EXERCISE: Return the full set of entries exactly. Omit none.

GIVEN ENTRIES:
- Opening Delimiter -

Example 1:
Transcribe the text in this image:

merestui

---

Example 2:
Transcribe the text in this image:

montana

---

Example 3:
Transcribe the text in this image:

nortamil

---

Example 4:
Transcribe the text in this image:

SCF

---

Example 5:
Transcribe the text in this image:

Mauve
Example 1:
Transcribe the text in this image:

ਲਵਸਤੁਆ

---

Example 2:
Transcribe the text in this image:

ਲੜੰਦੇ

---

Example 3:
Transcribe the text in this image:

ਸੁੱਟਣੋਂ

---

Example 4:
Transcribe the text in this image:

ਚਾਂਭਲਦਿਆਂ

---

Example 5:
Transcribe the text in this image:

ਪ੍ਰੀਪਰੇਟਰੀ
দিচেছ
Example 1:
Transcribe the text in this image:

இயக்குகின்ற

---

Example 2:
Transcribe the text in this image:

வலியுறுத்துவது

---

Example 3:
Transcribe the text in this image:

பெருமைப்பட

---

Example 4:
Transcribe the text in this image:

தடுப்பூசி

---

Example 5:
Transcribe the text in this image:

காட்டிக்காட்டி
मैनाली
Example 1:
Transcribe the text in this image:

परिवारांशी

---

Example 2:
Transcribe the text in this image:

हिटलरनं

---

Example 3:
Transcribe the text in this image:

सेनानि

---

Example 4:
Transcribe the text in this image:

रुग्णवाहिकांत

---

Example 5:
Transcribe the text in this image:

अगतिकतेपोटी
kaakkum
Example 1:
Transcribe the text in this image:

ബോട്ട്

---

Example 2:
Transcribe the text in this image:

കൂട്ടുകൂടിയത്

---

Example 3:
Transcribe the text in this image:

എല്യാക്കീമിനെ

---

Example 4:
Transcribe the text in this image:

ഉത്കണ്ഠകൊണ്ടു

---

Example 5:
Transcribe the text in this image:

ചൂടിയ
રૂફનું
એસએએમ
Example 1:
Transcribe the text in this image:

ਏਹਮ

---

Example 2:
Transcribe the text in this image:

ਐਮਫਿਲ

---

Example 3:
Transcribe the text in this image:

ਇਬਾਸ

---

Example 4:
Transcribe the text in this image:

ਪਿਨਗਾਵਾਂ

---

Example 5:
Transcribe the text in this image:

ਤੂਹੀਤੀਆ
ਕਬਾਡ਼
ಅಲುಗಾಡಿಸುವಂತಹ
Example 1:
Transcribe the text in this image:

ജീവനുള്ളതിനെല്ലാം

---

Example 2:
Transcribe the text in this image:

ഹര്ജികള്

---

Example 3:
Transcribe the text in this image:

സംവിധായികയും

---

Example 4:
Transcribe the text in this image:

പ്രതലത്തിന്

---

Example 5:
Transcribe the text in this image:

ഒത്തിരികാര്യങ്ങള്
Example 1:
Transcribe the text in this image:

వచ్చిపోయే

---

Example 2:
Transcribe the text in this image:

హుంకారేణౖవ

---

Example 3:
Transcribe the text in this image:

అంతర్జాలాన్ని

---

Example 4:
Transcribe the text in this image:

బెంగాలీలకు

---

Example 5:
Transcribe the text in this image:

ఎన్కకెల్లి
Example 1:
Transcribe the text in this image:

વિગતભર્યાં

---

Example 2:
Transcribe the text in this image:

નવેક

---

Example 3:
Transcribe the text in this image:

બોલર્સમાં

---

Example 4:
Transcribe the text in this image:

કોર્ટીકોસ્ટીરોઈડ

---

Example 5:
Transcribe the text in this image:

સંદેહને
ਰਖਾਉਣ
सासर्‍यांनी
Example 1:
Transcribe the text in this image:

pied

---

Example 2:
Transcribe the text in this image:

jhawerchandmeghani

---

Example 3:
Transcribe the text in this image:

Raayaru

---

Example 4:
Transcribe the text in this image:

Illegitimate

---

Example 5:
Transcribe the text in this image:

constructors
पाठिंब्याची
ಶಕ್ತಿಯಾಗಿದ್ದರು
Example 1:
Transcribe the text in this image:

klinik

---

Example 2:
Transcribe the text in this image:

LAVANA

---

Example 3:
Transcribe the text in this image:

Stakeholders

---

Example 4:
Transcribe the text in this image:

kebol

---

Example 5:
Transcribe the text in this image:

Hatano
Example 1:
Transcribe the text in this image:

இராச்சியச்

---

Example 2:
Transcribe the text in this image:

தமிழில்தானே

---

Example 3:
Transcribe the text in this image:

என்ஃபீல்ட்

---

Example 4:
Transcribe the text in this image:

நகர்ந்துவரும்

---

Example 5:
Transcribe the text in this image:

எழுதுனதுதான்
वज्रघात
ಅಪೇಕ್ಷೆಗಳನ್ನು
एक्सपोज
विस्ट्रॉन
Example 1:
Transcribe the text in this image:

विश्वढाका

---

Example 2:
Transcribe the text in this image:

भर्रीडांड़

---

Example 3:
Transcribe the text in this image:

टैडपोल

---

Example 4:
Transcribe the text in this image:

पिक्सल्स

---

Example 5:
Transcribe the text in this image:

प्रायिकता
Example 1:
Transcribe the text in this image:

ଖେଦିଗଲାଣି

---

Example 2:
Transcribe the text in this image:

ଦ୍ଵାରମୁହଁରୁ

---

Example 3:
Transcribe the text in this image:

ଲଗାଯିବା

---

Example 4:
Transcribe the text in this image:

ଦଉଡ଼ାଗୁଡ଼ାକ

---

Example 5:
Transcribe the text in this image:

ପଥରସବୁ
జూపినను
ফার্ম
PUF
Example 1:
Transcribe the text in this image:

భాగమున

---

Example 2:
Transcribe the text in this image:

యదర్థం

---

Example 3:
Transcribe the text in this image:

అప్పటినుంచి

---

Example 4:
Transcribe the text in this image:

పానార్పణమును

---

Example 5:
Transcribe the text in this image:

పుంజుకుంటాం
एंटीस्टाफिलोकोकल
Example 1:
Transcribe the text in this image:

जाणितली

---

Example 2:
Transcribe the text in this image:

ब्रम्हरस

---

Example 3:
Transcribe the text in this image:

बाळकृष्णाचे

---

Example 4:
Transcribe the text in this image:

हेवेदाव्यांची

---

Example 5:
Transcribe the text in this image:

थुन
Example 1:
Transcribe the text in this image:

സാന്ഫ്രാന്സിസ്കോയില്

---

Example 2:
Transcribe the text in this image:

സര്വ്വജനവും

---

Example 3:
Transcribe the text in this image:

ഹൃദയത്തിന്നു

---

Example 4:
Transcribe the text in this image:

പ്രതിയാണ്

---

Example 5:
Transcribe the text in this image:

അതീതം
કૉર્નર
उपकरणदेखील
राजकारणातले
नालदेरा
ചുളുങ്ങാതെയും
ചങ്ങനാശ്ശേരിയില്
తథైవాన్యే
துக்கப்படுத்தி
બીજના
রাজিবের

- Closing Delimiter -

OUTPUT BELOW:
Example 1:
Transcribe the text in this image:

merestui

---

Example 2:
Transcribe the text in this image:

montana

---

Example 3:
Transcribe the text in this image:

nortamil

---

Example 4:
Transcribe the text in this image:

SCF

---

Example 5:
Transcribe the text in this image:

Mauve
Example 1:
Transcribe the text in this image:

ਲਵਸਤੁਆ

---

Example 2:
Transcribe the text in this image:

ਲੜੰਦੇ

---

Example 3:
Transcribe the text in this image:

ਸੁੱਟਣੋਂ

---

Example 4:
Transcribe the text in this image:

ਚਾਂਭਲਦਿਆਂ

---

Example 5:
Transcribe the text in this image:

ਪ੍ਰੀਪਰੇਟਰੀ
দিচেছ
Example 1:
Transcribe the text in this image:

இயக்குகின்ற

---

Example 2:
Transcribe the text in this image:

வலியுறுத்துவது

---

Example 3:
Transcribe the text in this image:

பெருமைப்பட

---

Example 4:
Transcribe the text in this image:

தடுப்பூசி

---

Example 5:
Transcribe the text in this image:

காட்டிக்காட்டி
मैनाली
Example 1:
Transcribe the text in this image:

परिवारांशी

---

Example 2:
Transcribe the text in this image:

हिटलरनं

---

Example 3:
Transcribe the text in this image:

सेनानि

---

Example 4:
Transcribe the text in this image:

रुग्णवाहिकांत

---

Example 5:
Transcribe the text in this image:

अगतिकतेपोटी
kaakkum
Example 1:
Transcribe the text in this image:

ബോട്ട്

---

Example 2:
Transcribe the text in this image:

കൂട്ടുകൂടിയത്

---

Example 3:
Transcribe the text in this image:

എല്യാക്കീമിനെ

---

Example 4:
Transcribe the text in this image:

ഉത്കണ്ഠകൊണ്ടു

---

Example 5:
Transcribe the text in this image:

ചൂടിയ
રૂફનું
એસએએમ
Example 1:
Transcribe the text in this image:

ਏਹਮ

---

Example 2:
Transcribe the text in this image:

ਐਮਫਿਲ

---

Example 3:
Transcribe the text in this image:

ਇਬਾਸ

---

Example 4:
Transcribe the text in this image:

ਪਿਨਗਾਵਾਂ

---

Example 5:
Transcribe the text in this image:

ਤੂਹੀਤੀਆ
ਕਬਾਡ਼
ಅಲುಗಾಡಿಸುವಂತಹ
Example 1:
Transcribe the text in this image:

ജീവനുള്ളതിനെല്ലാം

---

Example 2:
Transcribe the text in this image:

ഹര്ജികള്

---

Example 3:
Transcribe the text in this image:

സംവിധായികയും

---

Example 4:
Transcribe the text in this image:

പ്രതലത്തിന്

---

Example 5:
Transcribe the text in this image:

ഒത്തിരികാര്യങ്ങള്
Example 1:
Transcribe the text in this image:

వచ్చిపోయే

---

Example 2:
Transcribe the text in this image:

హుంకారేణౖవ

---

Example 3:
Transcribe the text in this image:

అంతర్జాలాన్ని

---

Example 4:
Transcribe the text in this image:

బెంగాలీలకు

---

Example 5:
Transcribe the text in this image:

ఎన్కకెల్లి
Example 1:
Transcribe the text in this image:

વિગતભર્યાં

---

Example 2:
Transcribe the text in this image:

નવેક

---

Example 3:
Transcribe the text in this image:

બોલર્સમાં

---

Example 4:
Transcribe the text in this image:

કોર્ટીકોસ્ટીરોઈડ

---

Example 5:
Transcribe the text in this image:

સંદેહને
ਰਖਾਉਣ
सासर्‍यांनी
Example 1:
Transcribe the text in this image:

pied

---

Example 2:
Transcribe the text in this image:

jhawerchandmeghani

---

Example 3:
Transcribe the text in this image:

Raayaru

---

Example 4:
Transcribe the text in this image:

Illegitimate

---

Example 5:
Transcribe the text in this image:

constructors
पाठिंब्याची
ಶಕ್ತಿಯಾಗಿದ್ದರು
Example 1:
Transcribe the text in this image:

klinik

---

Example 2:
Transcribe the text in this image:

LAVANA

---

Example 3:
Transcribe the text in this image:

Stakeholders

---

Example 4:
Transcribe the text in this image:

kebol

---

Example 5:
Transcribe the text in this image:

Hatano
Example 1:
Transcribe the text in this image:

இராச்சியச்

---

Example 2:
Transcribe the text in this image:

தமிழில்தானே

---

Example 3:
Transcribe the text in this image:

என்ஃபீல்ட்

---

Example 4:
Transcribe the text in this image:

நகர்ந்துவரும்

---

Example 5:
Transcribe the text in this image:

எழுதுனதுதான்
वज्रघात
ಅಪೇಕ್ಷೆಗಳನ್ನು
एक्सपोज
विस्ट्रॉन
Example 1:
Transcribe the text in this image:

विश्वढाका

---

Example 2:
Transcribe the text in this image:

भर्रीडांड़

---

Example 3:
Transcribe the text in this image:

टैडपोल

---

Example 4:
Transcribe the text in this image:

पिक्सल्स

---

Example 5:
Transcribe the text in this image:

प्रायिकता
Example 1:
Transcribe the text in this image:

ଖେଦିଗଲାଣି

---

Example 2:
Transcribe the text in this image:

ଦ୍ଵାରମୁହଁରୁ

---

Example 3:
Transcribe the text in this image:

ଲଗାଯିବା

---

Example 4:
Transcribe the text in this image:

ଦଉଡ଼ାଗୁଡ଼ାକ

---

Example 5:
Transcribe the text in this image:

ପଥରସବୁ
జూపినను
ফার্ম
PUF
Example 1:
Transcribe the text in this image:

భాగమున

---

Example 2:
Transcribe the text in this image:

యదర్థం

---

Example 3:
Transcribe the text in this image:

అప్పటినుంచి

---

Example 4:
Transcribe the text in this image:

పానార్పణమును

---

Example 5:
Transcribe the text in this image:

పుంజుకుంటాం
एंटीस्टाफिलोकोकल
Example 1:
Transcribe the text in this image:

जाणितली

---

Example 2:
Transcribe the text in this image:

ब्रम्हरस

---

Example 3:
Transcribe the text in this image:

बाळकृष्णाचे

---

Example 4:
Transcribe the text in this image:

हेवेदाव्यांची

---

Example 5:
Transcribe the text in this image:

थुन
Example 1:
Transcribe the text in this image:

സാന്ഫ്രാന്സിസ്കോയില്

---

Example 2:
Transcribe the text in this image:

സര്വ്വജനവും

---

Example 3:
Transcribe the text in this image:

ഹൃദയത്തിന്നു

---

Example 4:
Transcribe the text in this image:

പ്രതിയാണ്

---

Example 5:
Transcribe the text in this image:

അതീതം
કૉર્નર
उपकरणदेखील
राजकारणातले
नालदेरा
ചുളുങ്ങാതെയും
ചങ്ങനാശ്ശേരിയില്
తథైవాన్యే
துக்கப்படுத்தி
બીજના
রাজিবের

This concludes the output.